CARACAS, Venezuela.— De materia hermosísima, legendaria, está hecha la Revolución Cubana. Mucha juventud soñó, vivió, murió por ella. Y muchas figuras dignas de libros, filmes o poemas para no olvidar han acompañado su suerte. Nadie pondría en duda, por ejemplo, lo admirable y milagroso que habita en que tantos artífices carismáticos hayan confluido en los avatares de una guerra libertadora y en el consiguiente avance triunfal de 1959.
Así como nos maravillamos de tener en nuestra historia a un ser inmenso como Martí —y a hombres y mujeres como Céspedes, Mariana y sus hijos, Máximo Gómez, Mella, Villena o Guiteras—, no dejamos de asombrarnos con la confluencia, en espacio y tiempo, de revolucionarios como Fidel, Abel, Frank, Camilo, Almeida, Celia, Vilma y el Che.
Dos o tres seres como ellos hubiesen bastado para hacer de la Revolución Cubana un suceso de leyendas. Pero lo increíble es que en esta Isla han sido muchos los que subieron al altar de la Patria por cómo fueron. Capítulo deslumbrante es el del argentino Ernesto Guevara, quien conoció a Fidel en México y echó su suerte con un grupo de jóvenes ansiosos por emancipar a Cuba.
El Che es paradigmático: irradiaba mucha belleza de humanidad, era de inteligencia y sensibilidad cultivadas a la máxima expresión. Valiente y disciplinado. Médico y guerrero. No solo leía: escribía también, incluso versos. Amado de los dioses murió joven, entregado a causas planetarias. Se fue del mundo terrenal dejando entre millones, especialmente entre nosotros, una huella ardiente que todavía duele y alimenta la evocación y el afán de lucha.
¿Cómo pudo hacer tanto? Es de los hombres que inspiran esa interrogante y que a veces nos hacen pensar que no habrá más Che Guevara. Ciertamente como él no habrá réplica exacta, ni genética ni históricamente hablando. La trampa, sin embargo, estaría en creer que no habrá más héroes; estaría en mirar obnubilados una «perfección» a la que nadie podrá siquiera acercarse.
Hace unos meses cierto historiador de prestigio narraba detalles sobre el paso de Ernesto Guevara, siendo muy joven, por tierra venezolana. Pensaba yo entonces que el Guerrillero Heroico estaba en la prehistoria de sí mismo y que todavía no había entrado en la situación que lo catapultaría con todas sus virtudes a la eternidad. Pensaba en que el ser humano se va cultivando hasta el instante histórico en que un detonante pone a prueba su posible valía.

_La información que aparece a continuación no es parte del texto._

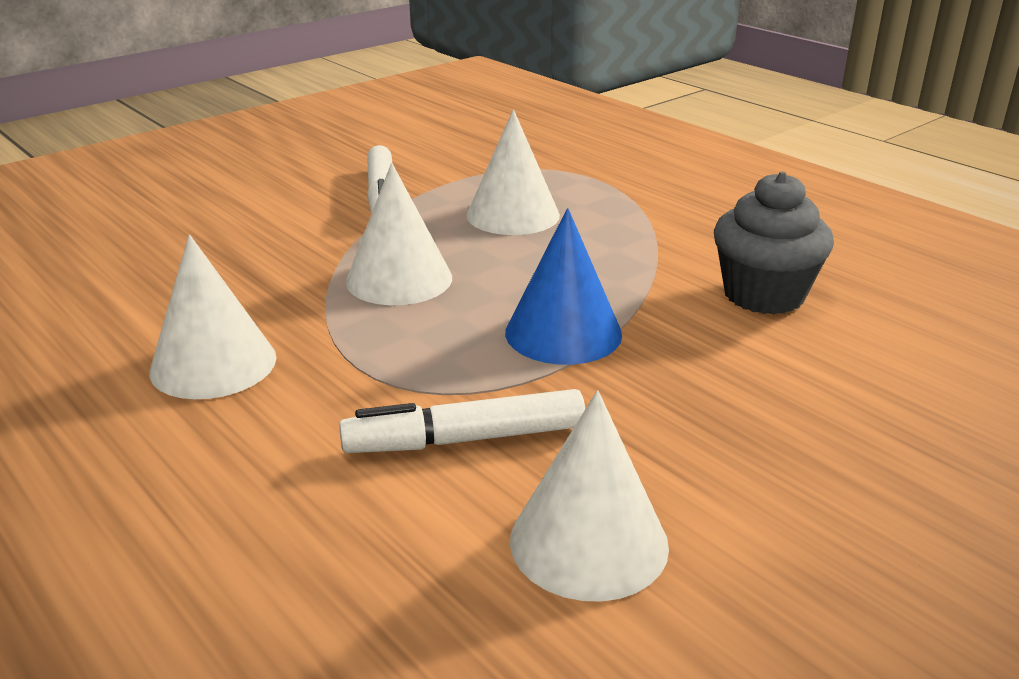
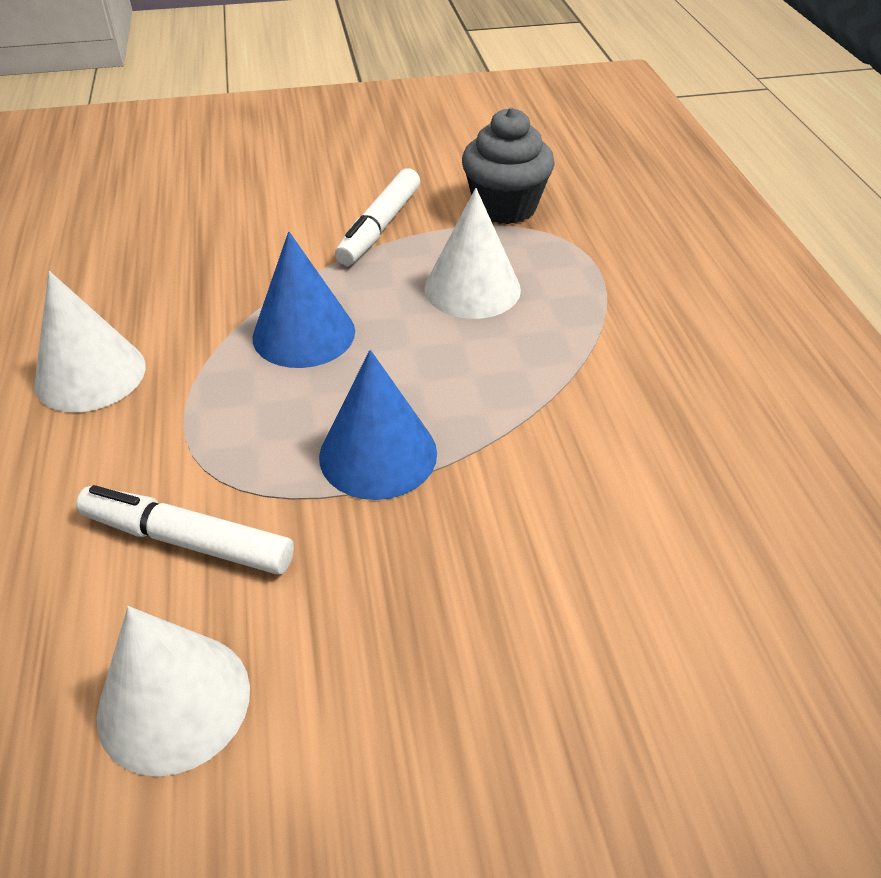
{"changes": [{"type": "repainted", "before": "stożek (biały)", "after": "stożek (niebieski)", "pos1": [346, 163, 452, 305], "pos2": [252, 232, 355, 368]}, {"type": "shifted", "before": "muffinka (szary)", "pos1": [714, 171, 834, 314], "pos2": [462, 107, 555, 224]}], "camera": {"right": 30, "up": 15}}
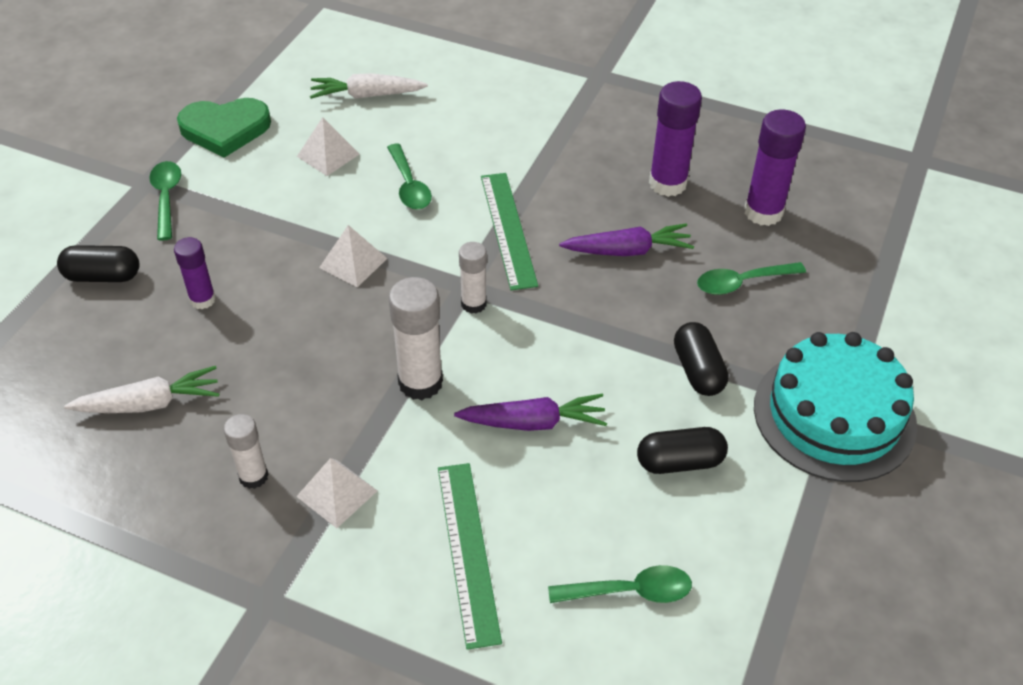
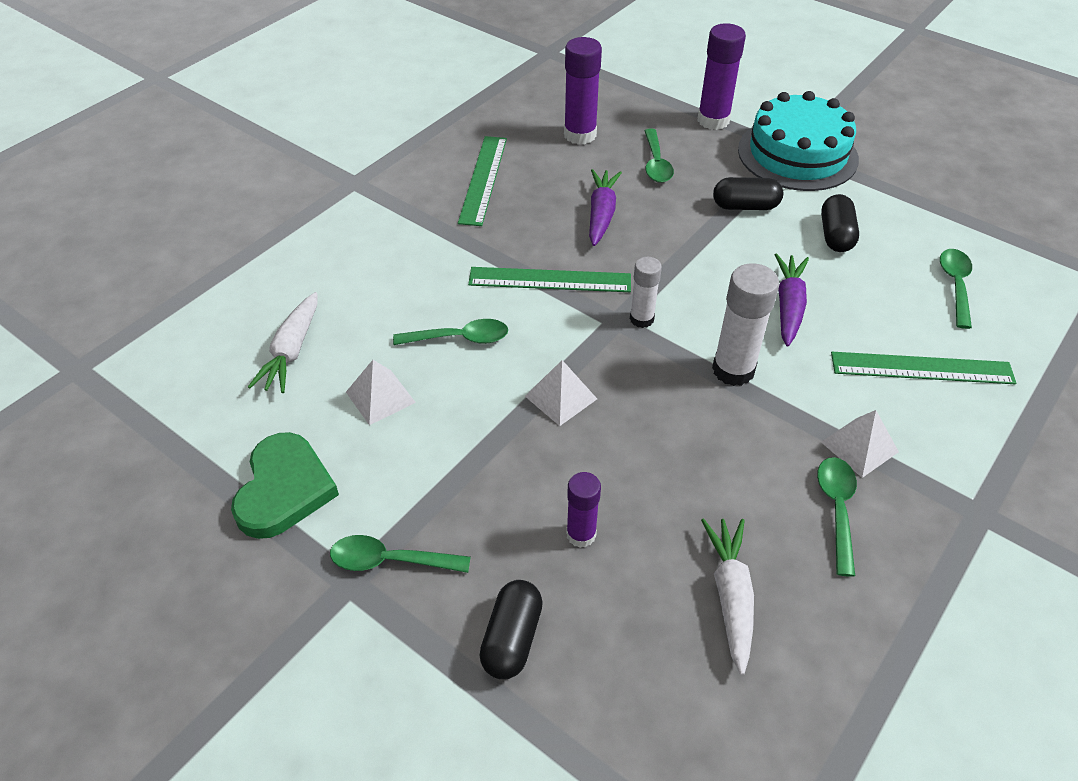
{"changes": [{"type": "new", "after": "linijka (zielony)", "pos2": [458, 136, 507, 226]}, {"type": "shifted", "before": "klej w sztyfcie (fioletowy)", "pos1": [649, 81, 702, 197], "pos2": [698, 23, 746, 130]}, {"type": "swapped", "before": "klej w sztyfcie (biały)", "after": "łyżka (zielony)", "pos1": [224, 414, 269, 489], "pos2": [817, 457, 857, 577]}], "camera": {"right": -75, "up": 0}}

Aquí, en tierra bolivariana, he sabido de cómo misioneros cubanos se han convertido en héroes: en medio del fuego mortal provocado por la derecha opositora durante más de cien días ellos han desafiado las noches y las madrugadas, han realizado intervenciones quirúrgicas contra reloj y contra todo buen pronóstico, defendieron centros asistenciales, anduvieron entre las balas, arrostraron el incendio de un almacén de medicamentos, las amenazas y oleadas convulsas de fuerzas incitadas a la destrucción más que a la protesta.

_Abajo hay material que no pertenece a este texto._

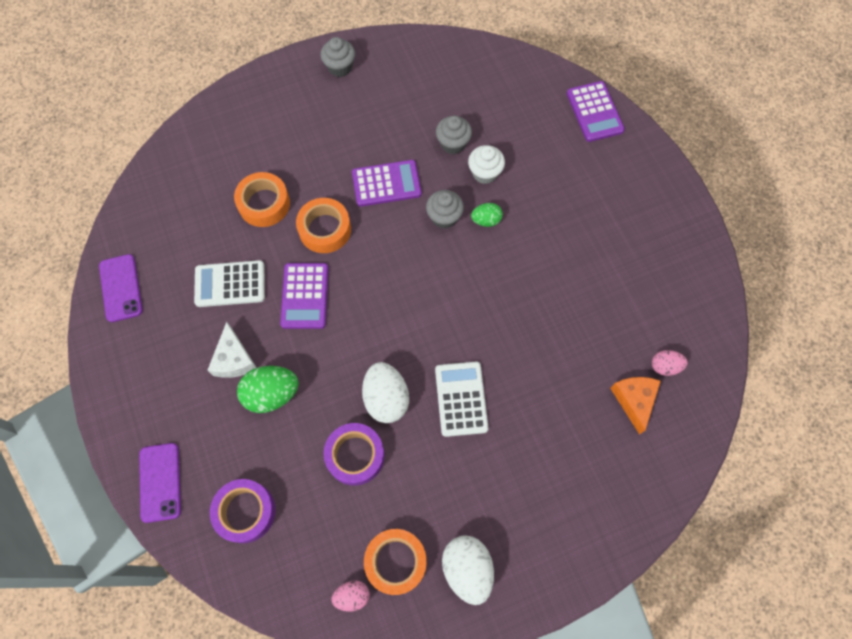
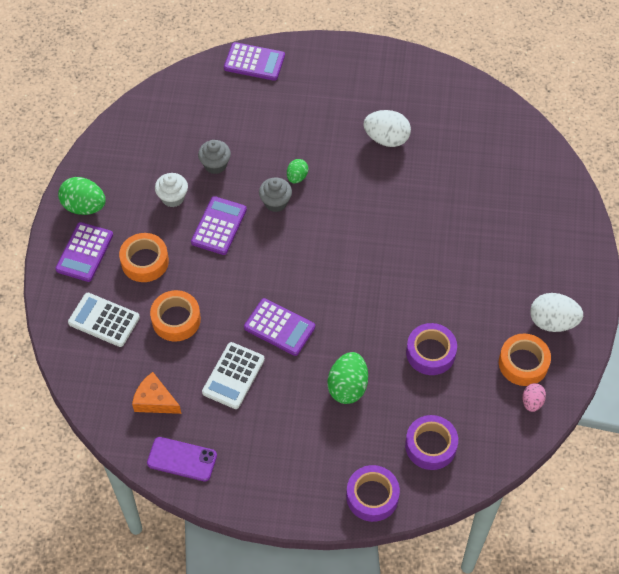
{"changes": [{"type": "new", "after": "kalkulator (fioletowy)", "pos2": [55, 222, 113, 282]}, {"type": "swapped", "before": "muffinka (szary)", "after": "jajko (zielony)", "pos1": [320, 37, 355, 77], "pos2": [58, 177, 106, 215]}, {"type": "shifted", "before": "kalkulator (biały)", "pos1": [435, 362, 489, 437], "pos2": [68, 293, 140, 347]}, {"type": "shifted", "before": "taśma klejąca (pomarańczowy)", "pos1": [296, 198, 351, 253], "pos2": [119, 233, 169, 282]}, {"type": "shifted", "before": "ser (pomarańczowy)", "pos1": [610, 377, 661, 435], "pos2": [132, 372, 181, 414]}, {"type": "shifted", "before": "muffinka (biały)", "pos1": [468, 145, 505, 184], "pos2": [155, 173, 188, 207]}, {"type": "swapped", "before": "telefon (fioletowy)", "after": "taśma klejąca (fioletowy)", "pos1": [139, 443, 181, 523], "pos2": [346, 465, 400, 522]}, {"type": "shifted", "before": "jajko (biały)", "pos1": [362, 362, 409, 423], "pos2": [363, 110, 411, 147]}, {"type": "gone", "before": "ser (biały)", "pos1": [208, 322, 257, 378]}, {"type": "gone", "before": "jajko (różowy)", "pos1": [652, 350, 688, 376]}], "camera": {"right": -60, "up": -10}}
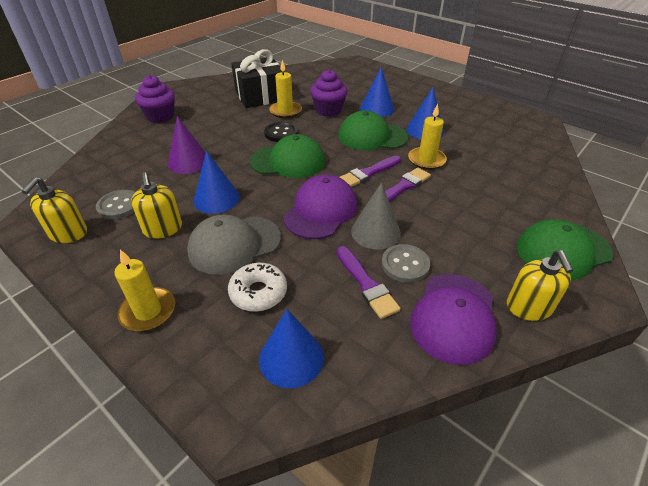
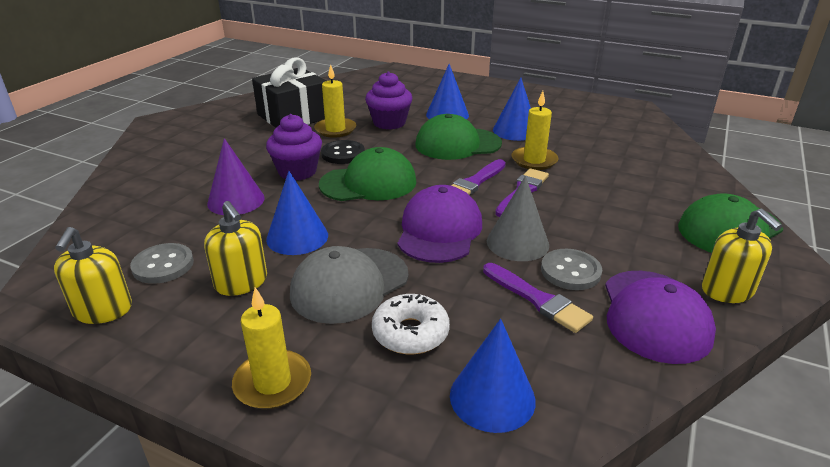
{"changes": [{"type": "shifted", "before": "muffinka (fioletowy)", "pos1": [135, 75, 175, 123], "pos2": [266, 114, 322, 181]}], "camera": {"right": -15, "up": -10}}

Los he visto conmovidos cuando hablan de parajes recónditos, de poblaciones con costumbres ancestrales y de la pobreza extrema. Los he visto sufrir por los desgastes que una guerra a muerte, orquestada desde el imperio, está provocando a un país hermano. Me consta que muchos viven mezclados con un pueblo lleno de urgencias sociales y de riesgos. Los he visto hablar de defender la vida de sus semejantes a como dé lugar, incluso a riesgo de perder las suyas.
Ellos llevan en sí la materia de los hombres y mujeres grandes. Saben, como expresó el Che, que «el revolucionario verdadero está guiado por grandes sentimientos de amor». Y esa verdad emparenta a todos los humanistas más allá de los velos del tiempo, nos recuerda que el homenaje profundo trasciende toda veneración para convertirse en el diario y dificilísimo cumplimiento del deber; o sea, de lo que más urge, ahora mismo, a nuestra especie.